● EXERCISE OBJECTIVE
Can you express the listing, from its start through the line containing "Günün 10 Haberi", inclusive, as a Markdown table with columns "n" for the row number and "Line" for the text? Skip blank lines and leave the pictures out.

● Saved data entries
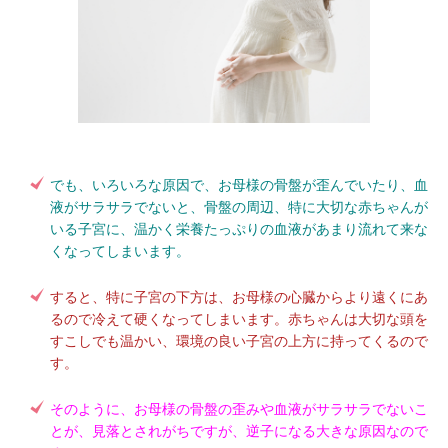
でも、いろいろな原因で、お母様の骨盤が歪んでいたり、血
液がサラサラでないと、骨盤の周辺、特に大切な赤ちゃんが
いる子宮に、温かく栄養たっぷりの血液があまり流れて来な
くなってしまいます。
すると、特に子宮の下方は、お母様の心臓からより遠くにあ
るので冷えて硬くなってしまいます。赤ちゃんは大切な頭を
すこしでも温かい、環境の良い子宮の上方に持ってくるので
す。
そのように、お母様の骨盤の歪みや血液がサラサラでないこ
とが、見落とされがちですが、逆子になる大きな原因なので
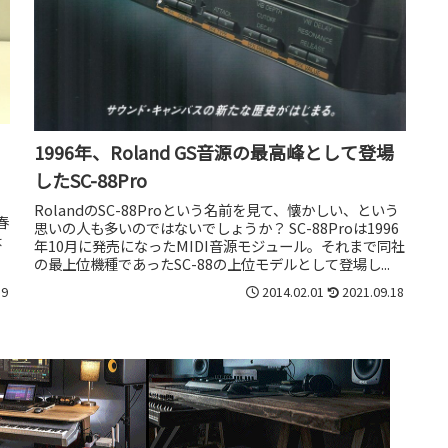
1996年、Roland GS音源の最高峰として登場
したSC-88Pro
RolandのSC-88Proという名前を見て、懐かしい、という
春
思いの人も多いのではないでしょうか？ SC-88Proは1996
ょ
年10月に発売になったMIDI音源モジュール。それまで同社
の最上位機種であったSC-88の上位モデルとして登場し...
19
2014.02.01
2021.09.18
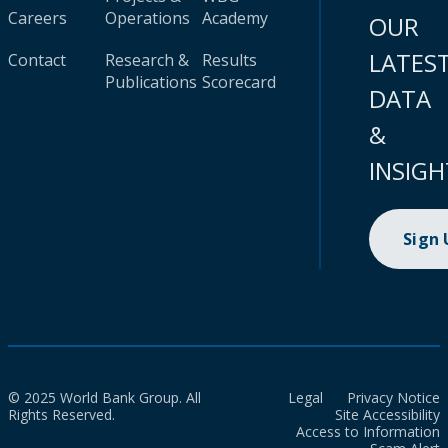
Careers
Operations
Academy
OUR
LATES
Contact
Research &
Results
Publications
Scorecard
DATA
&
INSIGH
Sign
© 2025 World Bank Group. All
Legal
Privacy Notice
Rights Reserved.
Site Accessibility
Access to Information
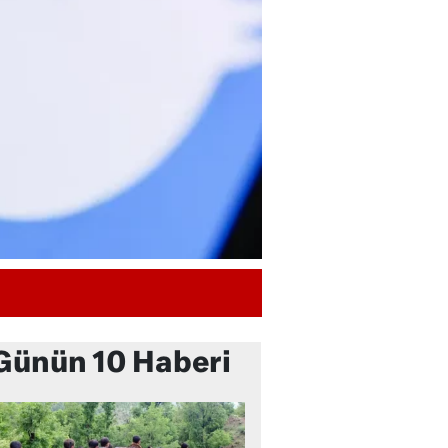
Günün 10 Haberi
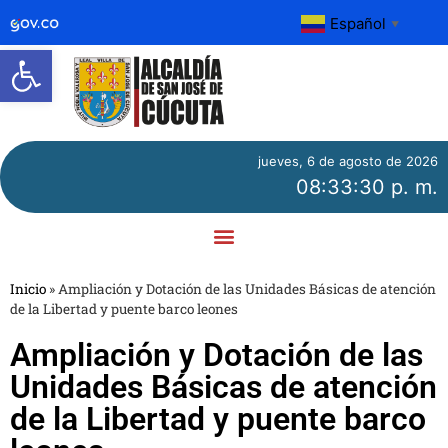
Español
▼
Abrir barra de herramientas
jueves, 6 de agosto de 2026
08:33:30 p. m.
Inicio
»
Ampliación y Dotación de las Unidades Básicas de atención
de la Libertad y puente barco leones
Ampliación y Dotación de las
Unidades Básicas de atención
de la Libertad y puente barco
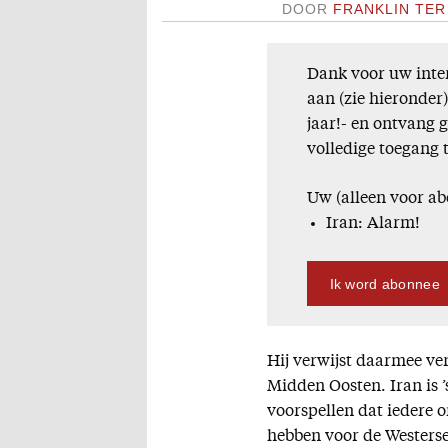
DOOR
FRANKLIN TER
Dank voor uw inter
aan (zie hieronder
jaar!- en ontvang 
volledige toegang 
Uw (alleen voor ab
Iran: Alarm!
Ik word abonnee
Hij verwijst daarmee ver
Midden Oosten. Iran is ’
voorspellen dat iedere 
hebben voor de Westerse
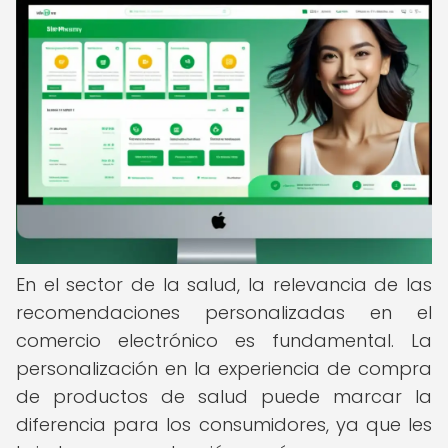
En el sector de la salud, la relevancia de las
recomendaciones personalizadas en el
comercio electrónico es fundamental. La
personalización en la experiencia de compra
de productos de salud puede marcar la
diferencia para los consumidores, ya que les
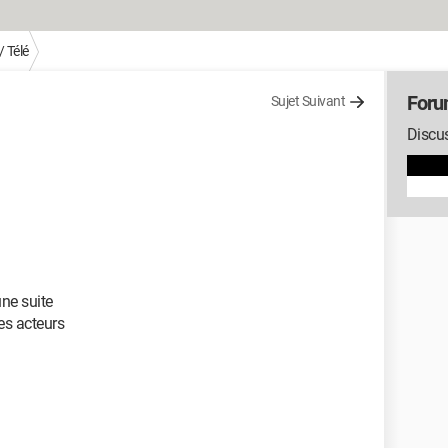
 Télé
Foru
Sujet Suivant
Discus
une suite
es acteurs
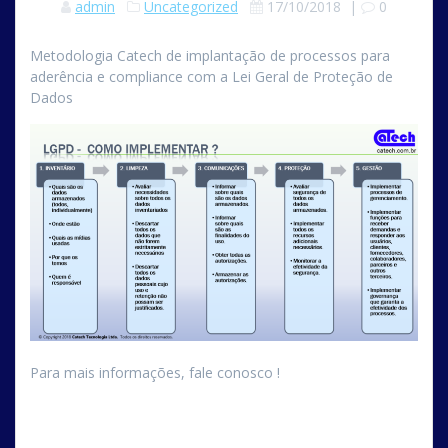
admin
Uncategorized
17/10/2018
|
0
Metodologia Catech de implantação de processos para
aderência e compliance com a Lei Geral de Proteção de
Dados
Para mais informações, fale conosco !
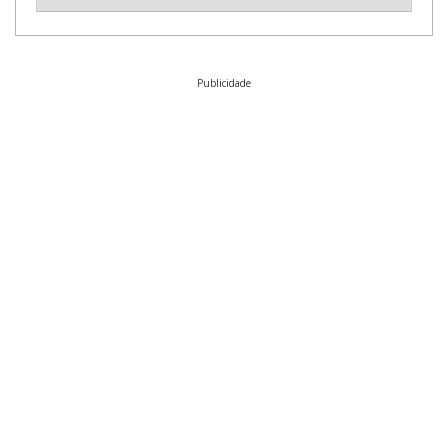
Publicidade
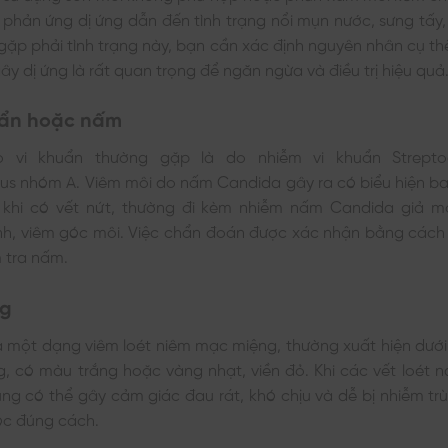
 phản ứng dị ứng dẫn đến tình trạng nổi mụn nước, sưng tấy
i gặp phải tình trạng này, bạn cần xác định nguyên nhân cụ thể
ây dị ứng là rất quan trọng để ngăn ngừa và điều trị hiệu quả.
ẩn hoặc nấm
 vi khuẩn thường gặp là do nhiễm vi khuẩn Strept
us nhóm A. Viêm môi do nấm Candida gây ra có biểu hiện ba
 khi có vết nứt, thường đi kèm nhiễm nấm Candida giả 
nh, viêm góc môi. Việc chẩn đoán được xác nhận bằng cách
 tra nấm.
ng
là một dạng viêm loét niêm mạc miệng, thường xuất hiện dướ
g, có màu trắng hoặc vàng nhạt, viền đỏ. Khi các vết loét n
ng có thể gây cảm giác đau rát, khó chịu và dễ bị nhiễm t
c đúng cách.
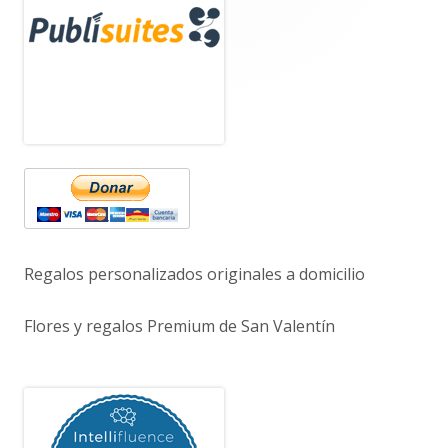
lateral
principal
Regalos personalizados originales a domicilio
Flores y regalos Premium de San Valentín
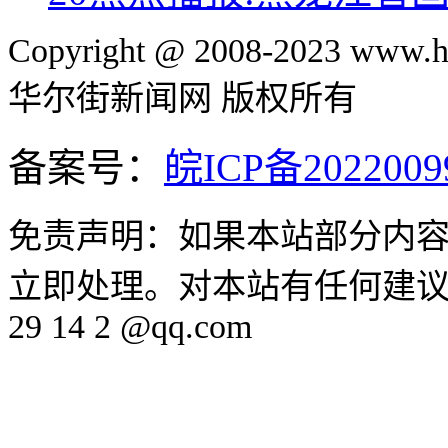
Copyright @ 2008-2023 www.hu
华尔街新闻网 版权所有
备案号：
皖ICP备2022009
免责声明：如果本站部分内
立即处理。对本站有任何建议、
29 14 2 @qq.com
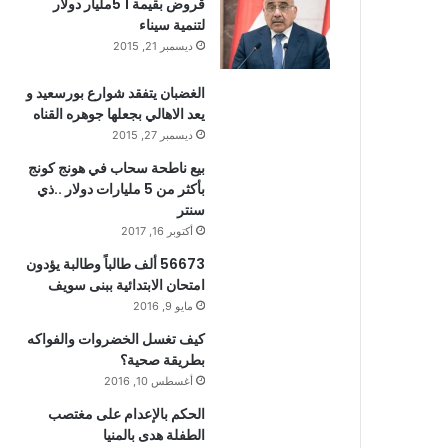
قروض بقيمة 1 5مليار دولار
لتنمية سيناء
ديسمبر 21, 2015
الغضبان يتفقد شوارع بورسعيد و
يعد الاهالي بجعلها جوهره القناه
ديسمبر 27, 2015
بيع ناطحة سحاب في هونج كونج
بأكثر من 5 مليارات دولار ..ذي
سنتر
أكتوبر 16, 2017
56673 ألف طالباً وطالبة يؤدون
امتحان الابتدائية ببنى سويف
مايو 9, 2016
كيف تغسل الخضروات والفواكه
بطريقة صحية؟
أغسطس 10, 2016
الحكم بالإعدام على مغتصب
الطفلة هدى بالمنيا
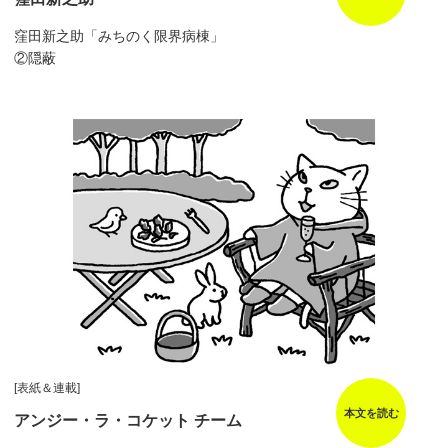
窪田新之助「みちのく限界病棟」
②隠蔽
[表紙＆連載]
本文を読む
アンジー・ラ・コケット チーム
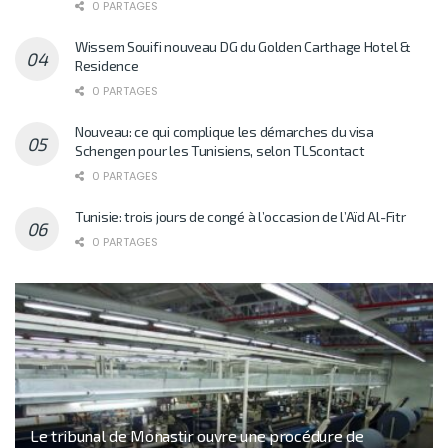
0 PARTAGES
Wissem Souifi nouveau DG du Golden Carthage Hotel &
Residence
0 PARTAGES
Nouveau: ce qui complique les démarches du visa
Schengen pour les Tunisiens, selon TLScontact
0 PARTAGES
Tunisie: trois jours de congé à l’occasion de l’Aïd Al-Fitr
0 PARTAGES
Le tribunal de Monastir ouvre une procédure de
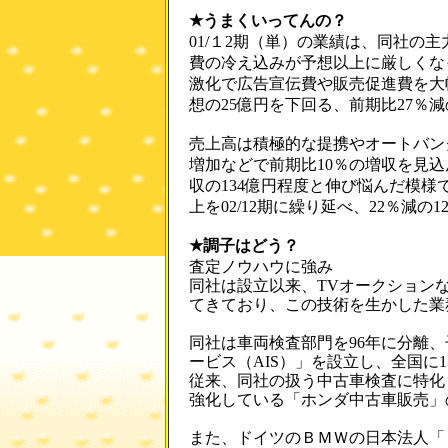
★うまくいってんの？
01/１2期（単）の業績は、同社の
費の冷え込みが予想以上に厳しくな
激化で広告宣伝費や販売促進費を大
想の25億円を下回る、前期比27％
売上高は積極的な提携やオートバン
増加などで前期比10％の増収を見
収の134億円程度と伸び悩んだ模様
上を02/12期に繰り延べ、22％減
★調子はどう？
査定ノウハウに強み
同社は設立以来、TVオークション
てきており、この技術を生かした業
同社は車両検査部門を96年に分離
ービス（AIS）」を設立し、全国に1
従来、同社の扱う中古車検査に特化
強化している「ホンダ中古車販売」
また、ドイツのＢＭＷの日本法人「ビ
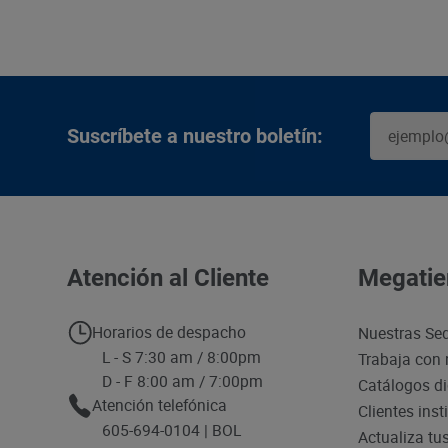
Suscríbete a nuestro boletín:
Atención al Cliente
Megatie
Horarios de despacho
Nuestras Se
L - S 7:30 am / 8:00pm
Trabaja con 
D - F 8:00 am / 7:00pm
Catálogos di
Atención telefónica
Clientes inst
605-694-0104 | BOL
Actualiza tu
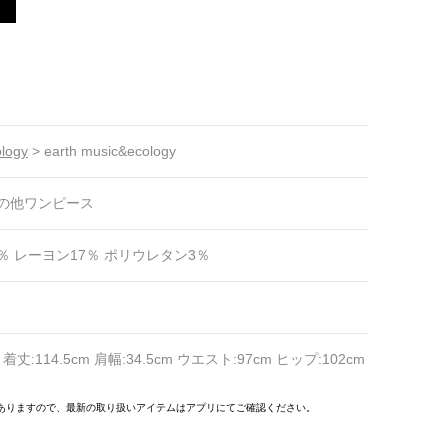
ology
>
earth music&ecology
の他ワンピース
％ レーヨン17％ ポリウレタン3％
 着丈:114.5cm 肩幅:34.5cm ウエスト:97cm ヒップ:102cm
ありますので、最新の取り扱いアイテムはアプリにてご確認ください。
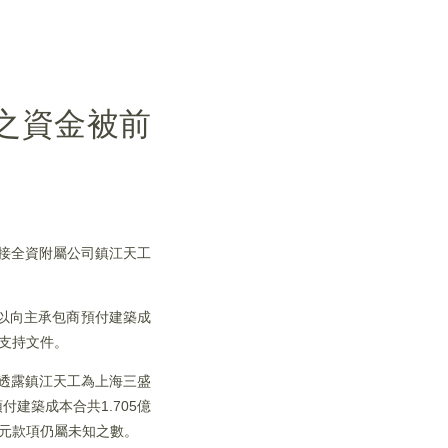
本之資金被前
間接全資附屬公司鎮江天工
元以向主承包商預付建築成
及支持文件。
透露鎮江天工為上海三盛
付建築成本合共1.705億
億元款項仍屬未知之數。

● RESPONSE AREA
| n | Line |
|---|---|
| 1 | でも、いろいろな原因で、お母様の骨盤が歪んでいたり、血 |
| 2 | 液がサラサラでないと、骨盤の周辺、特に大切な赤ちゃんが |
| 3 | いる子宮に、温かく栄養たっぷりの血液があまり流れて来な |
| 4 | くなってしまいます。 |
| 5 | すると、特に子宮の下方は、お母様の心臓からより遠くにあ |
| 6 | るので冷えて硬くなってしまいます。赤ちゃんは大切な頭を |
| 7 | すこしでも温かい、環境の良い子宮の上方に持ってくるので |
| 8 | す。 |
| 9 | そのように、お母様の骨盤の歪みや血液がサラサラでないこ |
| 10 | とが、見落とされがちですが、逆子になる大きな原因なので |
| 11 | 1996年、Roland GS音源の最高峰として登場 |
| 12 | したSC-88Pro |
| 13 | RolandのSC-88Proという名前を見て、懐かしい、という |
| 14 | 春 |
| 15 | 思いの人も多いのではないでしょうか？ SC-88Proは1996 |
| 16 | ょ |
| 17 | 年10月に発売になったMIDI音源モジュール。それまで同社 |
| 18 | の最上位機種であったSC-88の上位モデルとして登場し... |
| 19 | 19 |
| 20 | 2014.02.01 |
| 21 | 2021.09.18 |
| 22 | Careers |
| 23 | Operations |
| 24 | Academy |
| 25 | OUR |
| 26 | LATES |
| 27 | Contact |
| 28 | Research & |
| 29 | Results |
| 30 | Publications |
| 31 | Scorecard |
| 32 | DATA |
| 33 | & |
| 34 | INSIGH |
| 35 | Sign |
| 36 | © 2025 World Bank Group. All |
| 37 | Legal |
| 38 | Privacy Notice |
| 39 | Rights Reserved. |
| 40 | Site Accessibility |
| 41 | Access to Information |
| 42 | Günün 10 Haberi |